DIRECTIVE:
Recast the material from the line with "然後我讓維正跪向與曾祖父有金錢糾葛" to the line with "kakaibang mga kulay." as a Markdown table with the columns Row and Text line. Number each line, skip blank lines and the picture markers, and include only those lines.

-=-=-=-=-

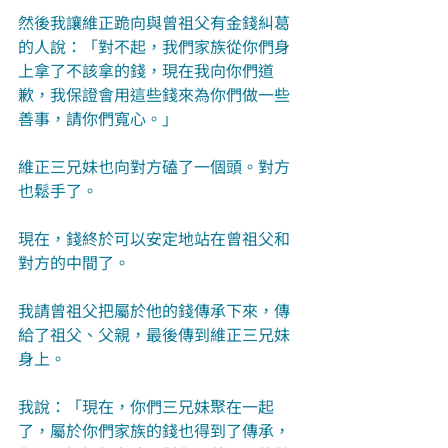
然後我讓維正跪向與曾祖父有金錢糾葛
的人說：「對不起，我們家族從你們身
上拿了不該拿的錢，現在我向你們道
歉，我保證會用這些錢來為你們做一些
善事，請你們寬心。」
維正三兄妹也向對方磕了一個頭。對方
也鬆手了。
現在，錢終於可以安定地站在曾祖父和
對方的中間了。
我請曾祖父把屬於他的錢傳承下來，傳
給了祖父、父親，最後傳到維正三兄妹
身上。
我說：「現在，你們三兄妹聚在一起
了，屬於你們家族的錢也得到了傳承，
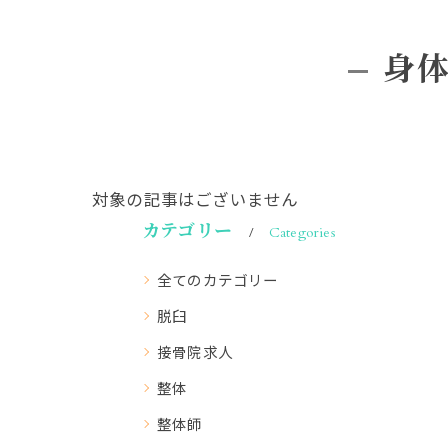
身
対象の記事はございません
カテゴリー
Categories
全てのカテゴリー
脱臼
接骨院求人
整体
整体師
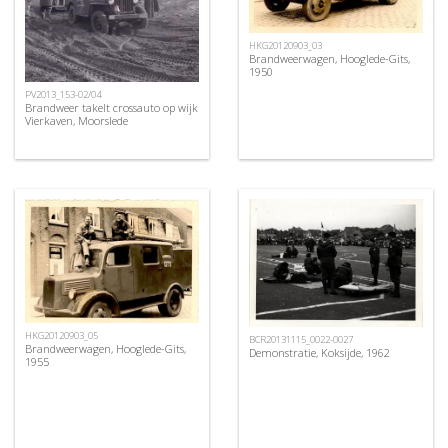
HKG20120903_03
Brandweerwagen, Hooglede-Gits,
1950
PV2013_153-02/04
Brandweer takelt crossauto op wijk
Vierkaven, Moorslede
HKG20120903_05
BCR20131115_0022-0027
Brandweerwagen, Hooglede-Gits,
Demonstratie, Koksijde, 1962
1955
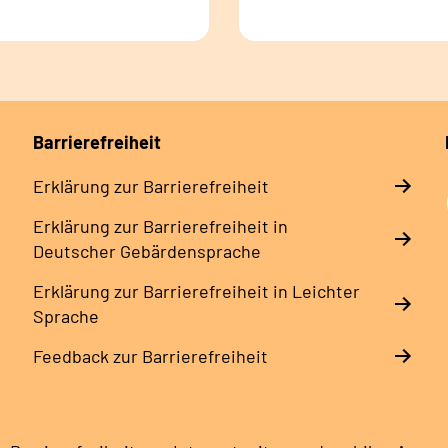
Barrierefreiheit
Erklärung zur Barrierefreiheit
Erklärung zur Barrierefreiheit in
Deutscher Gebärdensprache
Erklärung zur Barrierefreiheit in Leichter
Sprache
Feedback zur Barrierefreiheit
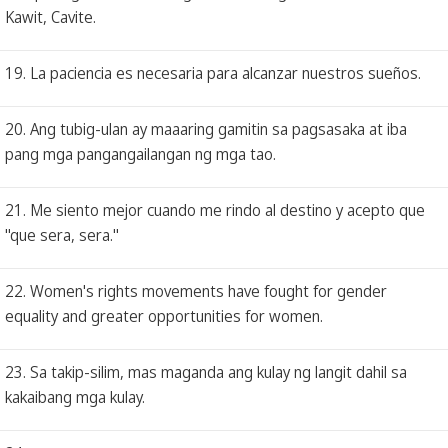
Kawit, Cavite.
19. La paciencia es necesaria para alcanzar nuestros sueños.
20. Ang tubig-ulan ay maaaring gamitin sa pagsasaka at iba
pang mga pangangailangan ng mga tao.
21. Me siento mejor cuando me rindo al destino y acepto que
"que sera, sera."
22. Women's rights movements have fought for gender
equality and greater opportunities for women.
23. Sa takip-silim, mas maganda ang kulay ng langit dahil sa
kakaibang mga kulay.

-=-=-=-=-

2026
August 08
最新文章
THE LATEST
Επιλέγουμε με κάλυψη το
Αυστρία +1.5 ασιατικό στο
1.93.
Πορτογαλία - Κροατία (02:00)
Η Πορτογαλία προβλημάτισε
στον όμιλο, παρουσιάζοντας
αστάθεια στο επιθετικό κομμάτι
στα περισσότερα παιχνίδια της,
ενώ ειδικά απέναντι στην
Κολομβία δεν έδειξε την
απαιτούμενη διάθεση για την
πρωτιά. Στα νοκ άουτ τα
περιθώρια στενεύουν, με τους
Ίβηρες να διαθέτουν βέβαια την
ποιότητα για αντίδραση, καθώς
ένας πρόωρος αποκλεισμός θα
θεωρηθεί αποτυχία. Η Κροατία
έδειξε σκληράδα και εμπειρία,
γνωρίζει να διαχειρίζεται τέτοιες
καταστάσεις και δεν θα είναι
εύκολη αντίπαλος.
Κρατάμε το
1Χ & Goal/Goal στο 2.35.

-=-=-=-=-

PROBLEM SOLUTION:
| Row | Text line |
|---|---|
| 1 | 然後我讓維正跪向與曾祖父有金錢糾葛 |
| 2 | 的人說：「對不起，我們家族從你們身 |
| 3 | 上拿了不該拿的錢，現在我向你們道 |
| 4 | 歉，我保證會用這些錢來為你們做一些 |
| 5 | 善事，請你們寬心。」 |
| 6 | 維正三兄妹也向對方磕了一個頭。對方 |
| 7 | 也鬆手了。 |
| 8 | 現在，錢終於可以安定地站在曾祖父和 |
| 9 | 對方的中間了。 |
| 10 | 我請曾祖父把屬於他的錢傳承下來，傳 |
| 11 | 給了祖父、父親，最後傳到維正三兄妹 |
| 12 | 身上。 |
| 13 | 我說：「現在，你們三兄妹聚在一起 |
| 14 | 了，屬於你們家族的錢也得到了傳承， |
| 15 | 身 |
| 16 | 対象の記事はございません |
| 17 | カテゴリー |
| 18 | Categories |
| 19 | 全てのカテゴリー |
| 20 | 脱臼 |
| 21 | 接骨院求人 |
| 22 | 整体 |
| 23 | 整体師 |
| 24 | HKG20120903_03 |
| 25 | Brandweerwagen, Hooglede-Gits, |
| 26 | 1950 |
| 27 | PV2013_153-02/04 |
| 28 | Brandweer takelt crossauto op wijk |
| 29 | Vierkaven, Moorslede |
| 30 | HKG20120903_05 |
| 31 | BCR20131115_0022-0027 |
| 32 | Brandweerwagen, Hooglede-Gits, |
| 33 | Demonstratie, Koksijde, 1962 |
| 34 | 1955 |
| 35 | Barrierefreiheit |
| 36 | Erklärung zur Barrierefreiheit |
| 37 | Erklärung zur Barrierefreiheit in |
| 38 | Deutscher Gebärdensprache |
| 39 | Erklärung zur Barrierefreiheit in Leichter |
| 40 | Sprache |
| 41 | Feedback zur Barrierefreiheit |
| 42 | Kawit, Cavite. |
| 43 | 19. La paciencia es necesaria para alcanzar nuestros sueños. |
| 44 | 20. Ang tubig-ulan ay maaaring gamitin sa pagsasaka at iba |
| 45 | pang mga pangangailangan ng mga tao. |
| 46 | 21. Me siento mejor cuando me rindo al destino y acepto que |
| 47 | "que sera, sera." |
| 48 | 22. Women's rights movements have fought for gender |
| 49 | equality and greater opportunities for women. |
| 50 | 23. Sa takip-silim, mas maganda ang kulay ng langit dahil sa |
| 51 | kakaibang mga kulay. |